The Squadron of French Somaliland (CFS) was incorporated on 1 April 1933, on the field of Saline, with three Potez 25 TOE biplanes and a Potez 29 detached medical of the 39th of parked aircraft regiment in the Levant. The Djibouti Air Base was transferred to Gabode land in 1935.

In 2011, the Base aérienne 188 Djibouti "Colonel Emile Massart" accommodated around fifteen aircraft, and being a support base with a joint vocation, it also accommodated many support units including an armed ground-air defense section of eight 20-mm twin-tubes and eight firing stations for Mistral missiles. It also hosts two squadrons:

- Escadron de Chasse 3/11 Corse with four Mirage 2000-5F and three Mirage 2000 D
- Escadron de Transport 88 Larzac flying a Transall C-160 until July 2019 and since then a CASA CN-235 and three SA330 Puma.

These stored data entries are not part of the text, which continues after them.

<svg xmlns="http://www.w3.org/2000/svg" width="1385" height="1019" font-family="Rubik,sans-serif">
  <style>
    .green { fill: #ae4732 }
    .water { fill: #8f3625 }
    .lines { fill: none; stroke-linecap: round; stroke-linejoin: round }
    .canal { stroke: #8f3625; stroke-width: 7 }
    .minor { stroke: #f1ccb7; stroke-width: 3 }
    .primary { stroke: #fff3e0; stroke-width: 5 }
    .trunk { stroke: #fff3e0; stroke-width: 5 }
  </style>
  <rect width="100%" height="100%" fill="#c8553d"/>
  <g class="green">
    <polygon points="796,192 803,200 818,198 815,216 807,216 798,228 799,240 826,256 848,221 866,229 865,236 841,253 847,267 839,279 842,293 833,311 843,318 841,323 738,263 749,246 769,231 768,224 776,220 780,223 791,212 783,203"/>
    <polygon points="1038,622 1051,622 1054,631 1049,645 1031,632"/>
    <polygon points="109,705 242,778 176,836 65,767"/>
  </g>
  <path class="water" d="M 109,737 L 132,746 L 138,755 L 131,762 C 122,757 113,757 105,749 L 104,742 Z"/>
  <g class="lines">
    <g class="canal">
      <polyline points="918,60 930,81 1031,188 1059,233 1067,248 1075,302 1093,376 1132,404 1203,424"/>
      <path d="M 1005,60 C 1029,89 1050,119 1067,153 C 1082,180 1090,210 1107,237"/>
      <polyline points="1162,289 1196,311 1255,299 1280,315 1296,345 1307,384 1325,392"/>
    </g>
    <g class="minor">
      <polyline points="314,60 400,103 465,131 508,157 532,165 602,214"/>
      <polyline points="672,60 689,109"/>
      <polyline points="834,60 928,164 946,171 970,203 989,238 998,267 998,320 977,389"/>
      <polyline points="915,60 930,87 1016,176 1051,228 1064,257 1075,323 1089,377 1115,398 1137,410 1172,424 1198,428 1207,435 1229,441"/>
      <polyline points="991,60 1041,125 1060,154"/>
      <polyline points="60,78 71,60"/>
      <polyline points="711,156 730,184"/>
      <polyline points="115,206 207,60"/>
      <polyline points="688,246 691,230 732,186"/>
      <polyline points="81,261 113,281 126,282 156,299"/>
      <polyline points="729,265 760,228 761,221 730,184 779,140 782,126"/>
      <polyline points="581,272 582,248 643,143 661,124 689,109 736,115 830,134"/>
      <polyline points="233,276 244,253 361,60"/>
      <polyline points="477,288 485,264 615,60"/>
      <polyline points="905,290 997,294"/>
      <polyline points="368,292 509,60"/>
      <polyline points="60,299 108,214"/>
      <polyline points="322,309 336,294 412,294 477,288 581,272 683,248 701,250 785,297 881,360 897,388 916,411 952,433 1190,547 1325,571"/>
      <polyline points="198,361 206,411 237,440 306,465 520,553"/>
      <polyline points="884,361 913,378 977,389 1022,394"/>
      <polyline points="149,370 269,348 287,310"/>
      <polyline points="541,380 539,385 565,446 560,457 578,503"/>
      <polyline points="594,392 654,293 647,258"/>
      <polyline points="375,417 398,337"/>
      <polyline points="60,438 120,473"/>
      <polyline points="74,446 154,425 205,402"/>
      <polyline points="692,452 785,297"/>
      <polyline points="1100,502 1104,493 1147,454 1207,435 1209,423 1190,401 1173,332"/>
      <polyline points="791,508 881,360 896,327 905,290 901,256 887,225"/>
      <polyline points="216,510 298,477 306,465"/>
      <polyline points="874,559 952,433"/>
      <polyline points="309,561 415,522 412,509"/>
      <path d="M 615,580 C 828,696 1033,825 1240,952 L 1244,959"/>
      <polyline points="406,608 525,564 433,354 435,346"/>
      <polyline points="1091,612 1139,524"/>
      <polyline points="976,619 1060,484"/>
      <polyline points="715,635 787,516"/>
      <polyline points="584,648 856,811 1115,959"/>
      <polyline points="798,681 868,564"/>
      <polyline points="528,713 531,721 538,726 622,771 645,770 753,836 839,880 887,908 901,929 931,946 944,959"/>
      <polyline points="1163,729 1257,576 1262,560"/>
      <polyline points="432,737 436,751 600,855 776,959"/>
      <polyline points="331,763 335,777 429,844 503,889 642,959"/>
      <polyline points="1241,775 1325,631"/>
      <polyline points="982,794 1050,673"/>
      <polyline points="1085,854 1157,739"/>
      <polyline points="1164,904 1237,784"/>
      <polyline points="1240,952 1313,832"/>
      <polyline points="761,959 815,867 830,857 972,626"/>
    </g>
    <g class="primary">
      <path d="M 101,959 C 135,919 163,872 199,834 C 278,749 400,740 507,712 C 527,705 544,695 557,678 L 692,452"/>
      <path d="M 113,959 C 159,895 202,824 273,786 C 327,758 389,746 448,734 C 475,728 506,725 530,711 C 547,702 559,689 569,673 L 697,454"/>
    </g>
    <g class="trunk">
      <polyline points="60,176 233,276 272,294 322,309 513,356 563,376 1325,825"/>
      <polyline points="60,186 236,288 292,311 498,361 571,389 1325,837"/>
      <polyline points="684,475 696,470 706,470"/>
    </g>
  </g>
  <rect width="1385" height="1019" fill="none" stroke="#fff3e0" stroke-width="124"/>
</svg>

In addition, a detachment from naval aeronautics (Breguet Atlantic, then Breguet Atlantique 2) is permanently stationed there.

=== Naval units ===
The French Navy deploys a CTM landing craft in Djibouti. It also has deployed special forces for training and for combating piracy around the Horn of Africa. Two Engins de Débarquement Amphibie – Standards (EDA-S) landing craft (Dague & Mousquetare) to be delivered to naval forces based in Djibouti. The landing craft are to replace the CTM craft and better support operations in the region. As of the mid-late 2020s, two RP10-class tugboats are also being deployed with French naval forces.